- [EXTRAIT DU DOCUMENT]:

>>>>

’L’Humanité dimanche’ interroge Éric Fruteau

Épidémie de colère

23 mars 2006

Le 12 mars dernier, dans son premier numéro, notre confrère posait trois questions à Éric Fruteau sur les leçons à tirer de la catastrophe. Nous reproduisons ci-après cet interview parue dans le premier numéro de ce nouvel hebdomadaire d’information, ’l’HD’.

Les Réunionnais font face. Alors que le bilan humain s’alourdit, les répercussions économiques s’annoncent catastrophiques.
Des milliers de victimes, de nombreux décès : l’épidémie virale qui touche La Réunion n’est toujours pas maîtrisée. Quelles leçons tirer de la catastrophe ? Trois questions à Éric Fruteau, conseiller général (groupe Alliance) de Saint-André (Réunion).

HD : L’explosion épidémique du virus du chikungunya commencé il y a trois mois. Quel est aujourd’hui l’état d’esprit des Réunionnais ?

- Éric Fruteau : Plus de 90 personnes mortes de ce virus, des milliers de malades : vous pensez bien que l’émoi est général. Mais ce que nous ressentons aujourd’hui est au-delà de la colère. Les Réunionnais font face. Nous sommes obligés de gérer une épidémie, nous la gérons comme nous pouvons, avec des moyens souvent réduits.

HD : La rapidité de réaction du gouvernement Villepin et les moyens déployés vous semblent-ils satisfaisants ?

- Évidemment, nous approuvons le renforcement ponctuel des services sanitaires et d’hygiène. Mais si nous prenons ce que l’on nous donne, nous ne sommes pas pour autant satisfaits. Non seulement les autorités étaient prévenues des risques bien avant que l’épidémie n’atteigne son niveau actuel, mais, sur le fond, nous payons au prix fort de la politique de réduction des services sanitaires de l’île. Au-delà de la réponse à l’urgence, il va falloir dans les mois qui viennent reconstituer un véritable service de prophylaxie, doté de moyens humains, matériels et financiers réels, équivalents à ceux déployés pour lutter contre le paludisme dans les années 1970. Comment remettre sur pied un véritable dispositif de lutte anti-vectorielle à La Réunion ? Il va falloir répondre à cette question très vite. En outre, nous n’avons pas fini de mesurer l’impact humain ni les répercussions économiques de cette épidémie. On constate que les gens peuvent rechuter après deux, trois, quatre mois. Sans parler des conséquences environnementales du traitement chimique - alors que nous demandions une action biologique, sur les larves de moustiques. Il va falloir rester très vigilant.

<<<<

- [CONSIGNE]:
Prolongez l'entretien sur l'épidémie de chikungunya à La Réunion en reprenant juste après sa dernière phrase.

Entrées enregistrées
>>>>

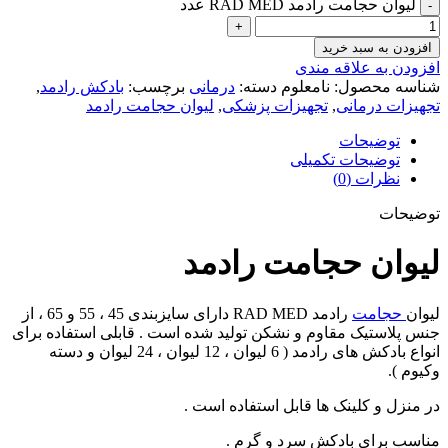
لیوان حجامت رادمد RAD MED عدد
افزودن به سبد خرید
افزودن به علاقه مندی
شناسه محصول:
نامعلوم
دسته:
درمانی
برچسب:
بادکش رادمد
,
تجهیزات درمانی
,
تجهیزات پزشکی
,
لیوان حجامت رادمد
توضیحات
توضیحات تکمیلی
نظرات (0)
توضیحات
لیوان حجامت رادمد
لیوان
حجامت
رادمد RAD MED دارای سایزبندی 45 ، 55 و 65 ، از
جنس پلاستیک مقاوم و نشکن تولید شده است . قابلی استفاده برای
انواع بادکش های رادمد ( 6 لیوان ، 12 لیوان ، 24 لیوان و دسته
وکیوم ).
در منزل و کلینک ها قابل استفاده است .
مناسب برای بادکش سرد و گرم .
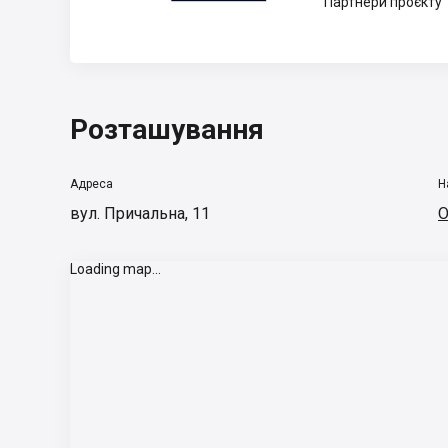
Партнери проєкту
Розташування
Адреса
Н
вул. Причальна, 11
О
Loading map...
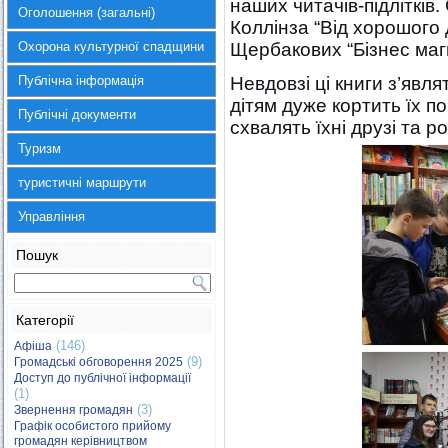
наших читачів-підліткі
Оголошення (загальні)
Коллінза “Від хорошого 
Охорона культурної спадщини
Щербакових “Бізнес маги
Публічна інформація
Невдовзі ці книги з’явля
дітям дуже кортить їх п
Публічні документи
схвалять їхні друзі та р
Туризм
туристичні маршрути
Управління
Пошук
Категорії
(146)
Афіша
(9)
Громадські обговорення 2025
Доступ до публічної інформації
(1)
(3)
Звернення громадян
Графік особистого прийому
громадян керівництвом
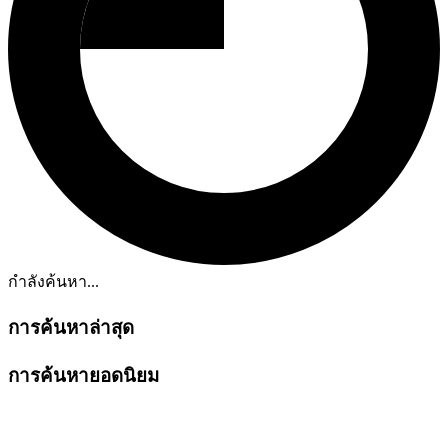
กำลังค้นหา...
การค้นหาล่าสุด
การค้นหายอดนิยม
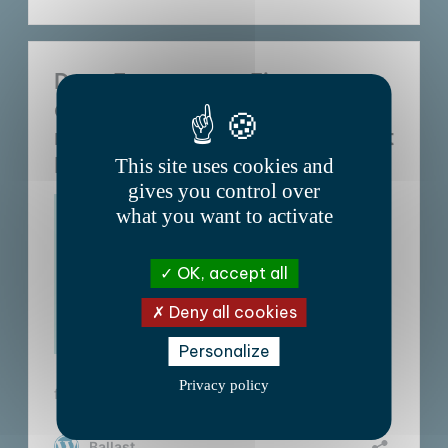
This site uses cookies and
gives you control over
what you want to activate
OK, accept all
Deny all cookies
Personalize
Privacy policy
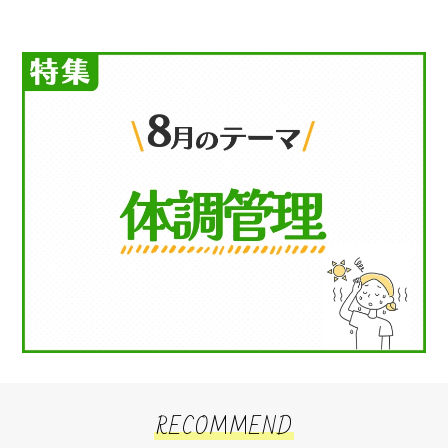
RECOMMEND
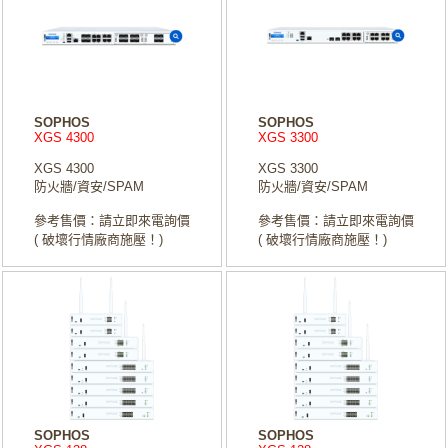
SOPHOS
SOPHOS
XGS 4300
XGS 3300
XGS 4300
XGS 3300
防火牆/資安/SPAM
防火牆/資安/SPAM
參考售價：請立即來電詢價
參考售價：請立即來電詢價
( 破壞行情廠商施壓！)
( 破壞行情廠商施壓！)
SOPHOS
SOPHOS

<<<<

- [RÉPONSE PROPOSÉE]:
HD : Quelles nouvelles mesures doivent être prises ?

- De deux choses l’une. Il est nécessaire de revoir la situation particulière de La Réunion, celle d’une île qui comptabilise 30% de chômage (50% chez les jeunes). Cela appelle des mesures spécifiques. Une politique très forte d’emplois durables, que l’on pourrait créer dans les services publics - par exemple dans les services hospitaliers ou dans les services territoriaux - pourrait être une de ces mesures. Mais la crise met le doit sur un autre problème, celui des transferts de compétences de l’État vers le département. On a pris acte de l’impossibilité de ce transfert dans la situation de crise que nous connaissons. Mais celle-ci pose avec une triste acuité la question des moyens financiers du transfert à venir. Allons-nous assister à un transfert de compétences, sanitaires, par exemple, vers un service de trente personnes, ou vers un service de deux cents personnes, comme dans les années 1970 ? Autrement dit, de quels moyens l’État va-t-il doter le Département pour qu’il puisse assumer ses nouvelles compétences. Les Réunionnais attendent des réponses fortes à ce problème, ils y sont d’autant plus sensibilisés maintenant.